Exercise passage >>
((
Keywords: career choices, medical students, Bangladesh
Introduction
In recent years, educational institutions around the world have been increasingly confronted with the challenge of making their curricula relevant to the needs of the time. Medical education in Bangladesh has also experienced many changes and challenges.1–3 Medical education system in Bangladesh inherited the typical features of colonial education, which is very much on the traditional pattern: lecture-based, teacher-centered, discipline-based, examination-driven, and hospital-oriented.2 The curriculum structure is generally divided into basic sciences and clinical sciences. Ahmed et al The bachelor of medicine and bachelor of surgery degree is a 5-year program followed by 1-year compulsory logbook-based internship.3 The medium of instruction in medical colleges is English.
One of the important developments in recent years in medical education in Bangladesh is the emergence of private medical colleges with the establishment of Bangladesh Medical College (BMC) in the center of Dhaka city (capital) in 1986 by Bangladesh Medical Studies and Research Institute (BMSRI).4 Currently, there are 61 medical colleges in Bangladesh, of which 43 are privately funded.5 BMC is now a well-established, leading medical institute in the country, and until now <2500 students graduated from BMC. In 2007, BMSRI added a new medical college ‘Uttara Adhunik Medical College (UAMC)’ at the outskirts of Dhaka city, and it has now two batches of students on year one and three.
))
Extracted data >>
((
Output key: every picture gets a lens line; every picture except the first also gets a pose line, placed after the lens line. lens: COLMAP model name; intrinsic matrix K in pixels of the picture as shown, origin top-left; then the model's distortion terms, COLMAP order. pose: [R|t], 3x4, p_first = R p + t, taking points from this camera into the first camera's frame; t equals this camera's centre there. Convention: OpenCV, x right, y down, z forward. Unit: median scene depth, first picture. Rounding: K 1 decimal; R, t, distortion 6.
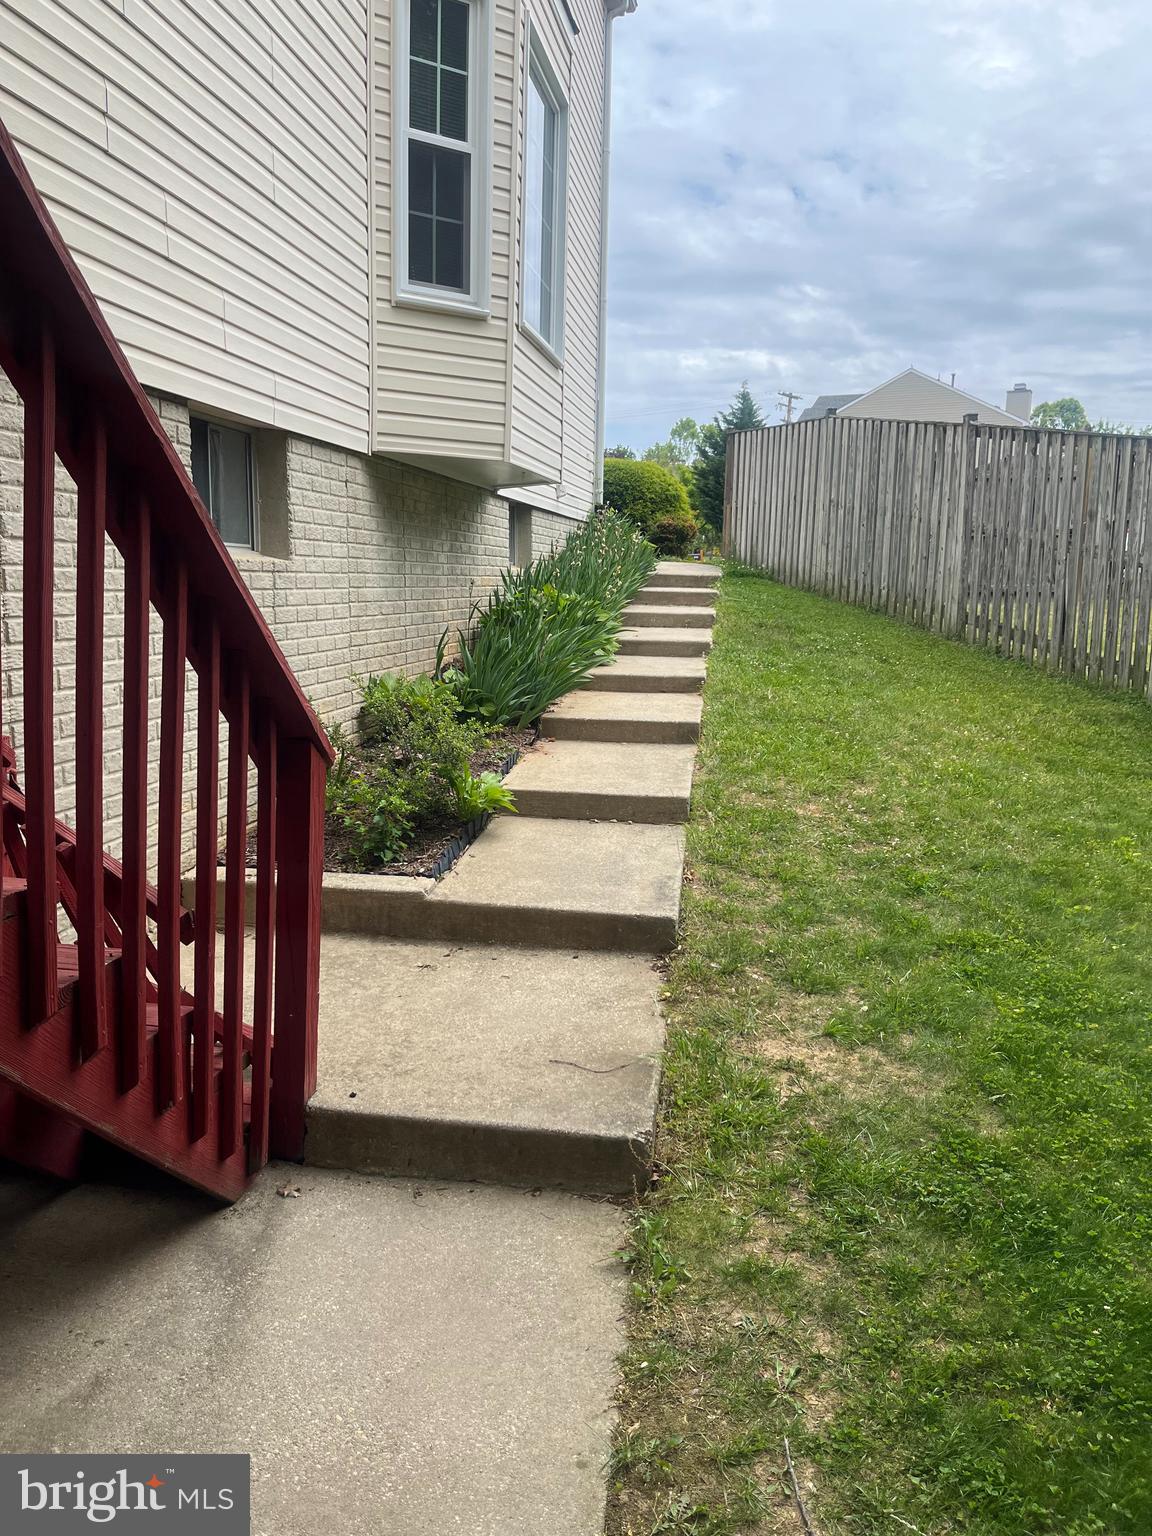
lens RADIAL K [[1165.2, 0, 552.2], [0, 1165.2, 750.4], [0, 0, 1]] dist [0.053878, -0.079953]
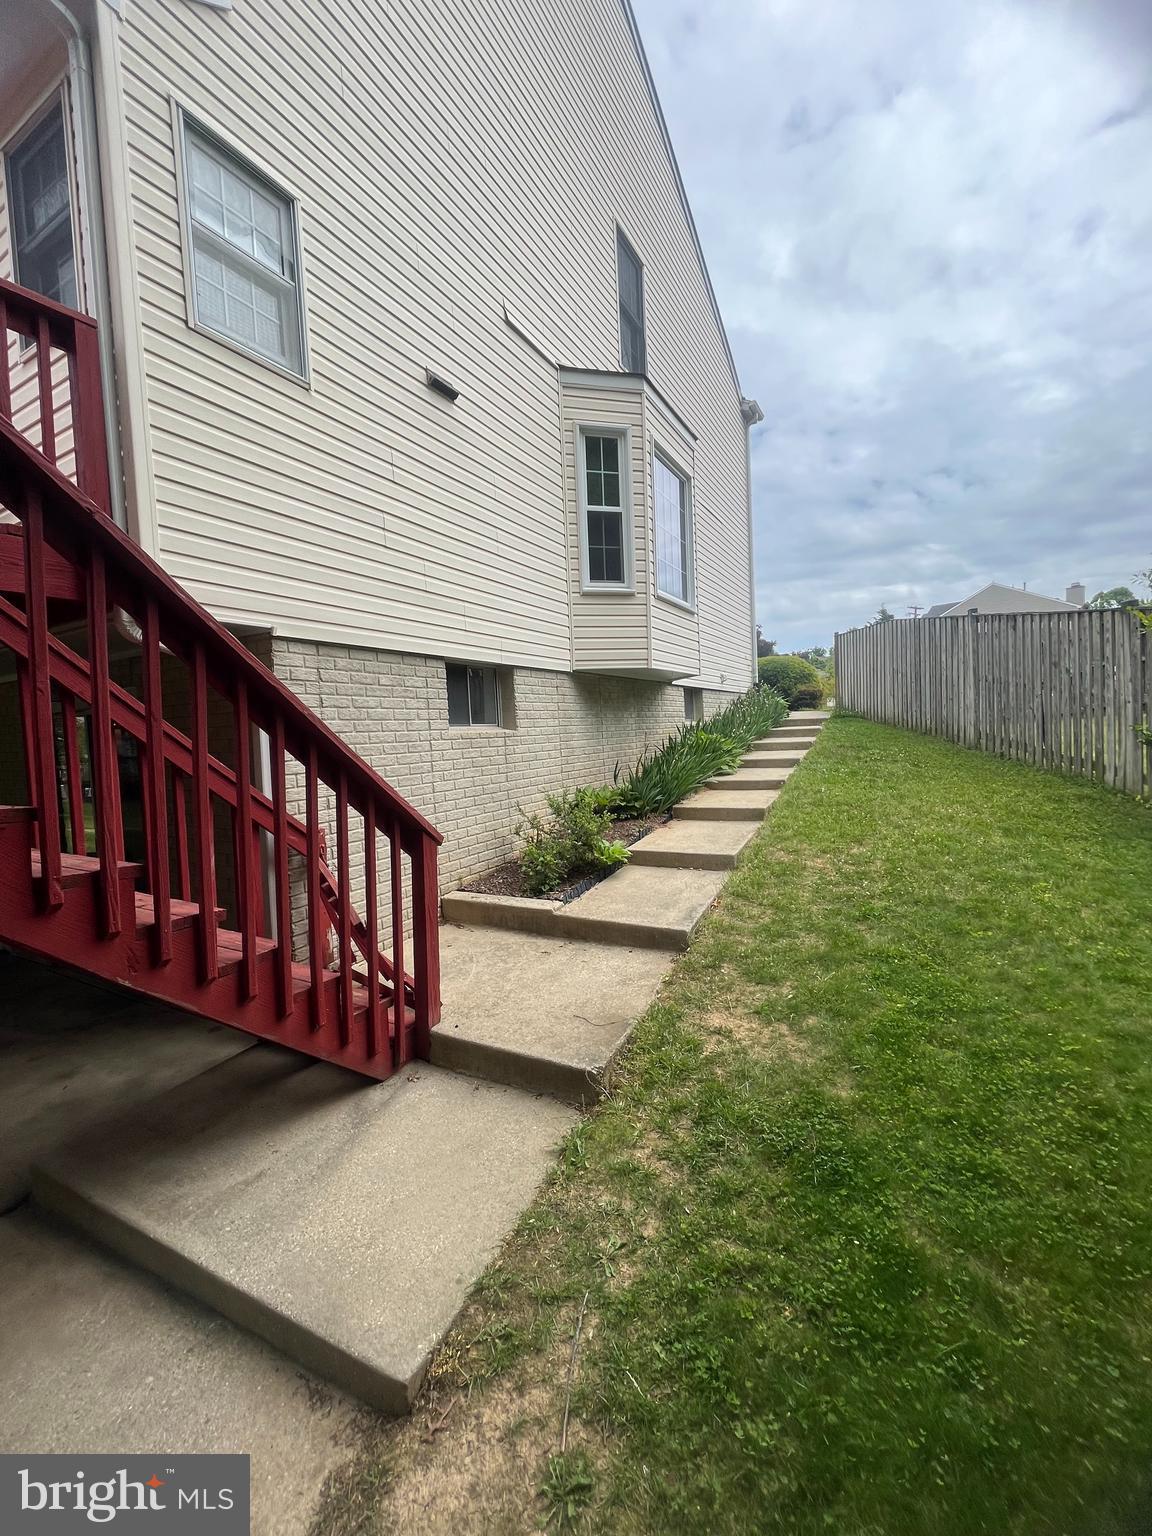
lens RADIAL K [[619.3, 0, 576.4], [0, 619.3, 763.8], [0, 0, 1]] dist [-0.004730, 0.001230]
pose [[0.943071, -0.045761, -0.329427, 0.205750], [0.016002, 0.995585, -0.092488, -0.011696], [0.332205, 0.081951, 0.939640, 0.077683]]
))
((
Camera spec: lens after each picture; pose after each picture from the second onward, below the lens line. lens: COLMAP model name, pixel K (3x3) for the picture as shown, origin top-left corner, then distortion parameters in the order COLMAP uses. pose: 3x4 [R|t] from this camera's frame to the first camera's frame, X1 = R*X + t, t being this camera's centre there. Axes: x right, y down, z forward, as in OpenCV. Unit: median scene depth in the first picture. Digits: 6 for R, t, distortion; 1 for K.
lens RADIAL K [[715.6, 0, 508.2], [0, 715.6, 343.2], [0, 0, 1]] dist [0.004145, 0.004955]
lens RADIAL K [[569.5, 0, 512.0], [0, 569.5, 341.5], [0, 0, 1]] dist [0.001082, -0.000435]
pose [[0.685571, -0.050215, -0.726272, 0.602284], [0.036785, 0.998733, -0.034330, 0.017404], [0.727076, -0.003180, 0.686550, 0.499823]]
))
Exercise A >>
Say whether each statement agrees with the passage on medical education in Bangladesh, answering yes or no and quoting the deciding words: (i) Bangladesh Medical College was founded in 1986 in the center of Dhaka; (ii) of the 61 medical colleges in Bangladesh, 43 are publicly funded; (iii) medical colleges in Bangladesh teach in Bengali.
Exercise B >>
According to the passage on medical education in Bangladesh, in what year did BMSRI add Uttara Adhunik Medical College?
Exercise C >>
Repeat the part of the passage on medical education in Bangladesh starting with "One of the important" and going on through "one and three.".

Task solution A >>
(i) Yes: "the establishment of Bangladesh Medical College (BMC) in the center of Dhaka city (capital) in 1986"
(ii) No: "Currently, there are 61 medical colleges in Bangladesh, of which 43 are privately funded."
(iii) No: "The medium of instruction in medical colleges is English."

Task solution B >>
2007

Task solution C >>
One of the important developments in recent years in medical education in Bangladesh is the emergence of private medical colleges with the establishment of Bangladesh Medical College (BMC) in the center of Dhaka city (capital) in 1986 by Bangladesh Medical Studies and Research Institute (BMSRI).4 Currently, there are 61 medical colleges in Bangladesh, of which 43 are privately funded.5 BMC is now a well-established, leading medical institute in the country, and until now <2500 students graduated from BMC. In 2007, BMSRI added a new medical college ‘Uttara Adhunik Medical College (UAMC)’ at the outskirts of Dhaka city, and it has now two batches of students on year one and three.